Наконец пальцы поймали крючком неподатливую петлю. Полушубок был застегнут.

– Агата, я пойду в кляштор! Гляди, не забудь телят напоить! – крикнул он жене и вышел.

В полутемных сенях Шила столкнулся с каким-то мужиком в драном кожухе.

Увидев Шилу, мужик оторопело отскочил в сторону. Сорвал с головы старую войлочную магерку.

– До панской милости!

Шила, не останавливаясь, шагнул во двор. Обернулся недовольно нахмурив свои пушистые, сходившиеся у переносья, седые брови.

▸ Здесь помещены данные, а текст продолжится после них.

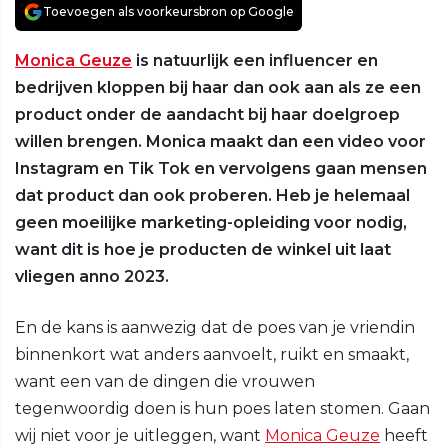
Toevoegen als voorkeursbron op Google
Monica Geuze
is natuurlijk een influencer en
bedrijven kloppen bij haar dan ook aan als ze een
product onder de aandacht bij haar doelgroep
willen brengen. Monica maakt dan een video voor
Instagram en Tik Tok en vervolgens gaan mensen
dat product dan ook proberen. Heb je helemaal
geen moeilijke marketing-opleiding voor nodig,
want dit is hoe je producten de winkel uit laat
vliegen anno 2023.
En de kans is aanwezig dat de poes van je vriendin
binnenkort wat anders aanvoelt, ruikt en smaakt,
want een van de dingen die vrouwen
tegenwoordig doen is hun poes laten stomen. Gaan
wij niet voor je uitleggen, want
Monica Geuze
heeft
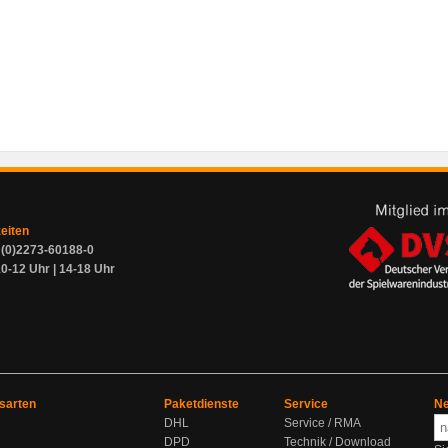
zeiten
9 (0)2273-60188-0
0-12 Uhr | 14-18 Uhr
sarten
Paketdienste
Service
Ne
DHL
Service / RMA
DPD
Technik / Download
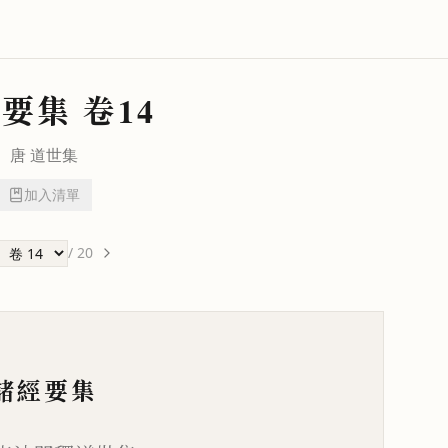
經要集
卷14
唐
道世
集
加入清單
/
20
諸經要集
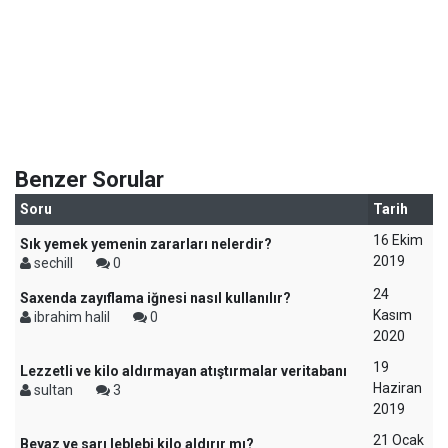
Benzer Sorular
Soru
Tarih
16 Ekim
Sık yemek yemenin zararları nelerdir?
2019
sechill
0
24
Saxenda zayıflama iğnesi nasıl kullanılır?
Kasım
ibrahim halil
0
2020
19
Lezzetli ve kilo aldırmayan atıştırmalar veritabanı
Haziran
sultan
3
2019
21 Ocak
Beyaz ve sarı leblebi kilo aldırır mı?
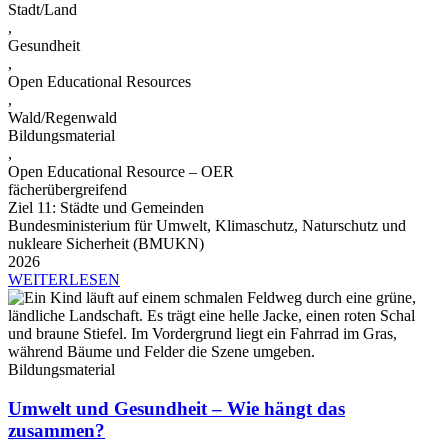
Stadt/Land
,
Gesundheit
,
Open Educational Resources
,
Wald/Regenwald
Bildungsmaterial
,
Open Educational Resource – OER
fächerübergreifend
Ziel 11: Städte und Gemeinden
Bundesministerium für Umwelt, Klimaschutz, Naturschutz und
nukleare Sicherheit (BMUKN)
2026
WEITERLESEN
Bildungsmaterial
Umwelt und Gesundheit – Wie hängt das
zusammen?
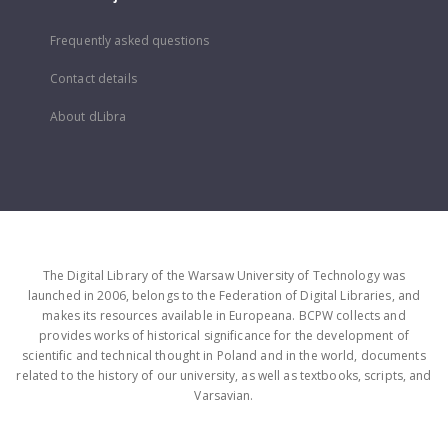
Frequently asked questions
Contact details
About dLibra
The Digital Library of the Warsaw University of Technology was
launched in 2006, belongs to the Federation of Digital Libraries, and
makes its resources available in Europeana. BCPW collects and
provides works of historical significance for the development of
scientific and technical thought in Poland and in the world, documents
related to the history of our university, as well as textbooks, scripts, and
Varsavian.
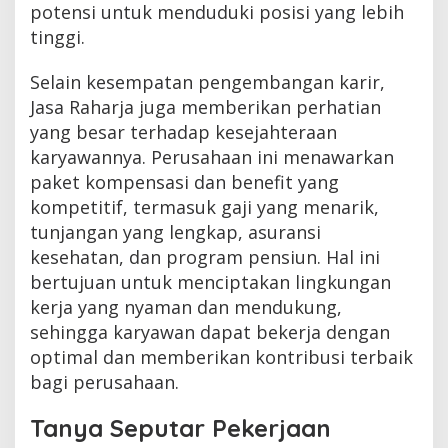
potensi untuk menduduki posisi yang lebih
tinggi.
Selain kesempatan pengembangan karir,
Jasa Raharja juga memberikan perhatian
yang besar terhadap kesejahteraan
karyawannya. Perusahaan ini menawarkan
paket kompensasi dan benefit yang
kompetitif, termasuk gaji yang menarik,
tunjangan yang lengkap, asuransi
kesehatan, dan program pensiun. Hal ini
bertujuan untuk menciptakan lingkungan
kerja yang nyaman dan mendukung,
sehingga karyawan dapat bekerja dengan
optimal dan memberikan kontribusi terbaik
bagi perusahaan.
Tanya Seputar Pekerjaan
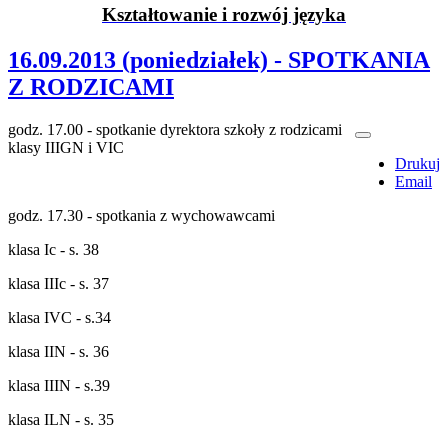
Kształtowanie i rozwój języka
16.09.2013 (poniedziałek) - SPOTKANIA
Z RODZICAMI
godz. 17.00 - spotkanie dyrektora szkoły z rodzicami
klasy IIIGN i VIC
Drukuj
Email
godz. 17.30 - spotkania z wychowawcami
klasa Ic - s. 38
klasa IIIc - s. 37
klasa IVC - s.34
klasa IIN - s. 36
klasa IIIN - s.39
klasa ILN - s. 35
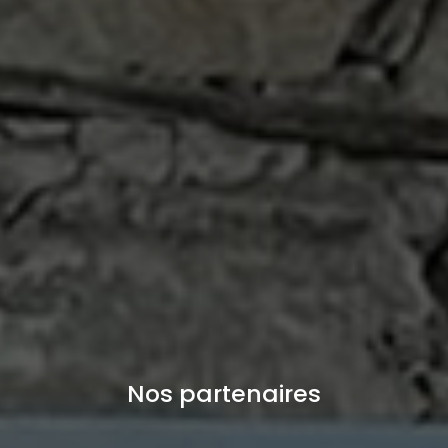
Nos partenaires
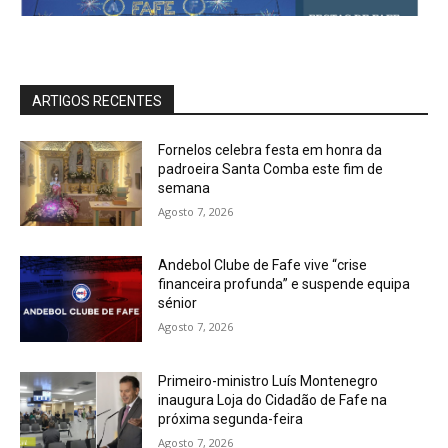
ARTIGOS RECENTES
Fornelos celebra festa em honra da
padroeira Santa Comba este fim de
semana
Agosto 7, 2026
Andebol Clube de Fafe vive “crise
financeira profunda” e suspende equipa
sénior
Agosto 7, 2026
Primeiro-ministro Luís Montenegro
inaugura Loja do Cidadão de Fafe na
próxima segunda-feira
Agosto 7, 2026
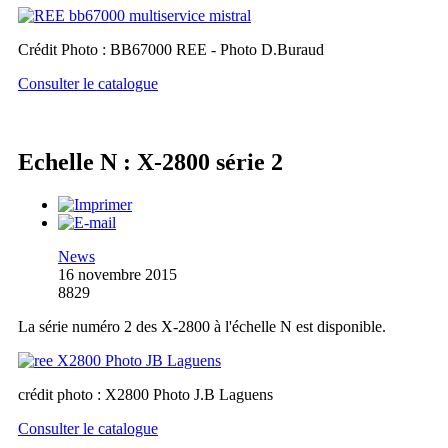
Crédit Photo : BB67000 REE - Photo D.Buraud
Consulter le catalogue
Echelle N : X-2800 série 2
News
16 novembre 2015
8829
La série numéro 2 des X-2800 à l'échelle N est disponible.
crédit photo : X2800 Photo J.B Laguens
Consulter le catalogue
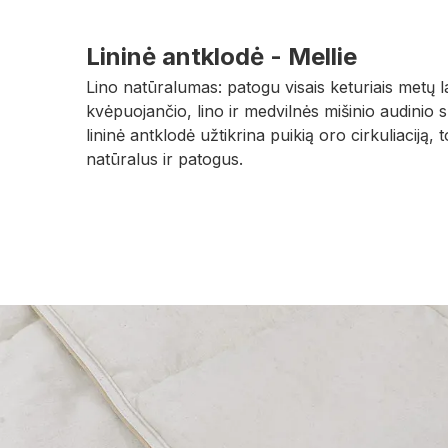
Lininė antklodė - Mellie
Lino natūralumas: patogu visais keturiais metų l
kvėpuojančio, lino ir medvilnės mišinio audinio s
lininė antklodė užtikrina puikią oro cirkuliaciją, 
natūralus ir patogus.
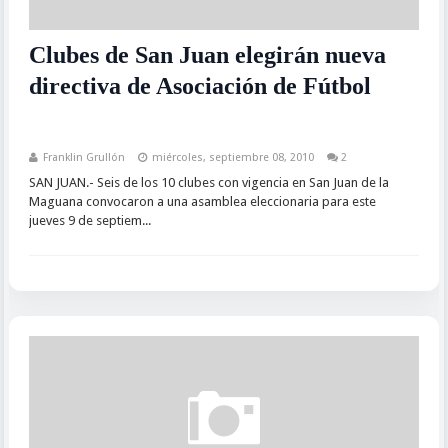
Clubes de San Juan elegirán nueva
directiva de Asociación de Fútbol
Franklin Grullón
miércoles, septiembre 08, 2010
2
SAN JUAN.- Seis de los 10 clubes con vigencia en San Juan de la
Maguana convocaron a una asamblea eleccionaria para este
jueves 9 de septiem...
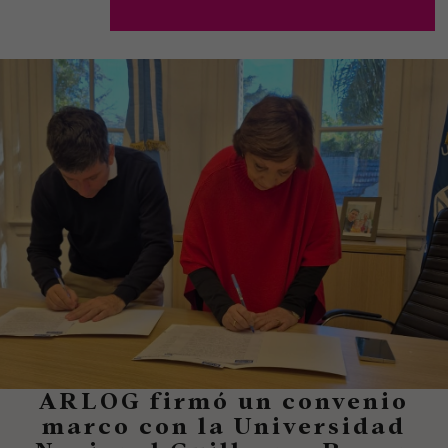
ARLOG firmó un convenio
marco con la Universidad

– Запирай сени, запирай, не студи хаты! – крикнул он.

Мужик, шлепая разбитыми лаптями, торопливо выкатился вслед за хозяином.

Шила узнал его: это был черносошный крестьянин Михаил Печкуров.

– Ну, чего тебе, Михась? Говори скорей!

– Пан Шила, може у пана якая работа?.. Дети голодные… Хлеба с Покрова не видим!.. – говорил Печкуров, комкая в руках магерку.

– Нет у меня работы! – сурово перебил его Шила и пошел со двора.

Мужик с непокрытой головой кинулся за ним, припадая к шилиной руке в теплой варежке.

– Смилуйся, пан Шила!.. Може, лен трепать, альбо что…

Шила сердито отдернул руку.

– Сказано – нет, и нечего лезть! – зло обернулся он.

Мужик, опешивший, стоял, растерянно моргая белесыми глазами.

– К Боруху иди: у него и бровар и корчмы – все теперь у него! – крикнул взбешенный Шила и пошел по дороге к старому городу.

Сейчас, назвав своего главного врага, Шила так же распалился, как и вчера.

Вчера был торг на отдачу в откуп питейной продажи в Смоленском уезде. Герасим Шила хотел взять откупа, но Борух Лейбов, пять лет державший откупа в селе Зверовичах, дал большую цену, и откупа остались за ним. Оттого Шила плохо спал ночь и встал, как говорится, с левой ноги.